25, rue du Faubourg Saint-Martin
Metro Station: Strasbourg Saint-Denis (Line 4)
Type of cuisine: French
Days & hours of operation: Mon-Sat noon-2:30 p.m., 7:00 p.m.-midnight
Credit card: Visa, MC, Amex
Le Comptoir des Artistes is located in one of Paris’s theater districts, hence its name, which translates as “the artists’ bar.” The interior of the restaurant is subdued, with plush, red velour benches and chairs; dark, wooden tables; velour-textured wallpaper with matching curtains; and a dark, wooden floor. The overall effect looks quite swanky!
When we entered for lunch a few minutes before opening time on a recent Saturday, the director of the restaurant, Olivier Descouts, immediately snapped to attention and bid us welcome. From that time on his service was attentive and correct, even as the dining room began filling up with other customers.
We ordered apéritifs of kir and red port wine, and were served hors d’oeuvres consisting of black olives and salted peanuts.
For the starter, I opted for the Escargots de Bourgogne sauvages et rattes de Noirmoutier en poëlée. This was an exceptional dish of wild snails from Burgundy and potatoes from the Island of Noirmoutier. I rarely order snails because they are usually prepared with lots of garlic, but this dish was prepared with butter and minced parsley, with very little garlic. It was a delicious dish, and I was glad that I had overruled my aversion to this pungent ingredient. My partner ordered the Ravioles de Royans aux fromages, fondue de tomate. This is a traditional dish from Royans, consisting of tiny raviolis stuffed with cheese and herbs. The pasta was served in a cheesy cream sauce with a dollop of reduced tomatoes on top. Because it was served in a platter with a deep center and a wide brim, the portion was larger than it appeared, and my partner wondered whether or not she would be able to tackle the main course.
My main course was also exceptional. I ordered Saint Jacques beurre blanc au Noilly Prat, juilliène de poireaux. I received six plump, succulent scallops prepared in a hot butter sauce made with a reduction of Noilly Prat, a vermouth from Marseillan in southern France. The side dish was a creamy portion of jullienned leeks. My partner chose the Suprême de volaille de Bresse aux morilles. The breast and upper part of the wing were served in a caramel-colored sauce dotted with a few morel mushrooms. A large portion of white rice was served alongside. The skin of the bird was blackened and had a burnt flavor. The breast was unevenly cooked, such that some areas were perfectly tender while others were a tad dry. Overall, my partner was disappointed with this dish.
To accompany the meal we ordered Meursault by the glass. This white wine from the Burgundy region of France is made with 100% Chardonnay grapes. We enjoyed its aromas of almond, apple, and nut immensely.
Warm bread rolls were served alongside in a basket.

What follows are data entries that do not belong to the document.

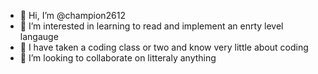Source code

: - 👋 Hi, I’m @champion2612
- 👀 I’m interested in learning to read and implement an enrty level langauge
- 🌱 I have taken a coding class or two and know very little about coding
- 💞️ I’m looking to collaborate on litteraly anything

<!---
champion2612/champion2612 is a ✨ special ✨ repository because its `README.md` (this file) appears on your GitHub profile.
You can click the Preview link to take a look at your changes.
--->
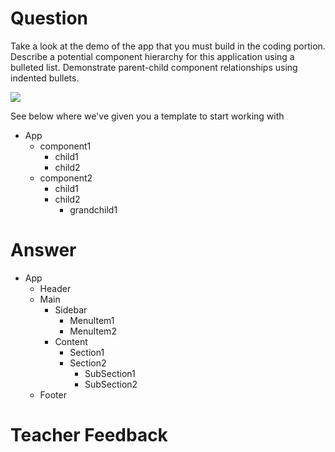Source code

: # Question

Take a look at the demo of the app that you must build in the coding portion. Describe a potential component hierarchy for this application using a bulleted list. Demonstrate parent-child component relationships using indented bullets.

![](../demo.gif)

See below where we've given you a template to start working with

- App
  - component1
    - child1
    - child2
  - component2
    - child1
    - child2
      - grandchild1

# Answer
- App
  - Header
  - Main
    - Sidebar
      - MenuItem1
      - MenuItem2
    - Content
      - Section1
      - Section2
        - SubSection1
        - SubSection2
  - Footer


# Teacher Feedback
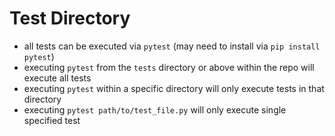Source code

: # Test Directory
- all tests can be executed via `pytest` (may need to install via `pip install pytest`)
- executing `pytest` from the `tests` directory or above within the repo will execute all tests
- executing `pytest` within a specific directory will only execute tests in that directory
- executing `pytest path/to/test_file.py` will only execute single specified test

Dessert was the pièce de résistance of the meal. I ordered Crêpes Suzette en cassoulette de cuivre, Grand Marnier rouge, and received a flaming crêpe folded in quarters, soaked in Grand Marnier, and served in a copper cassoulette. The bitter-sweet flavor of the Grand Marnier was intense, with bits of orange peel adding zest to the dish. My partner opted for a Tarte fine aux figues et glace vanille, which consisted of a buttery crust layered with thinly sliced, partially dried figs topped with a small scoop of vanilla ice cream. A caramel sauce, a dusting of powdered sugar, and a sprig of red currants served as garnish. My partner considered this to be the best part of her meal.
The bill for two, including two aperitifs, two starters, two main courses, two desserts, and three glasses of Meursault came to 139€.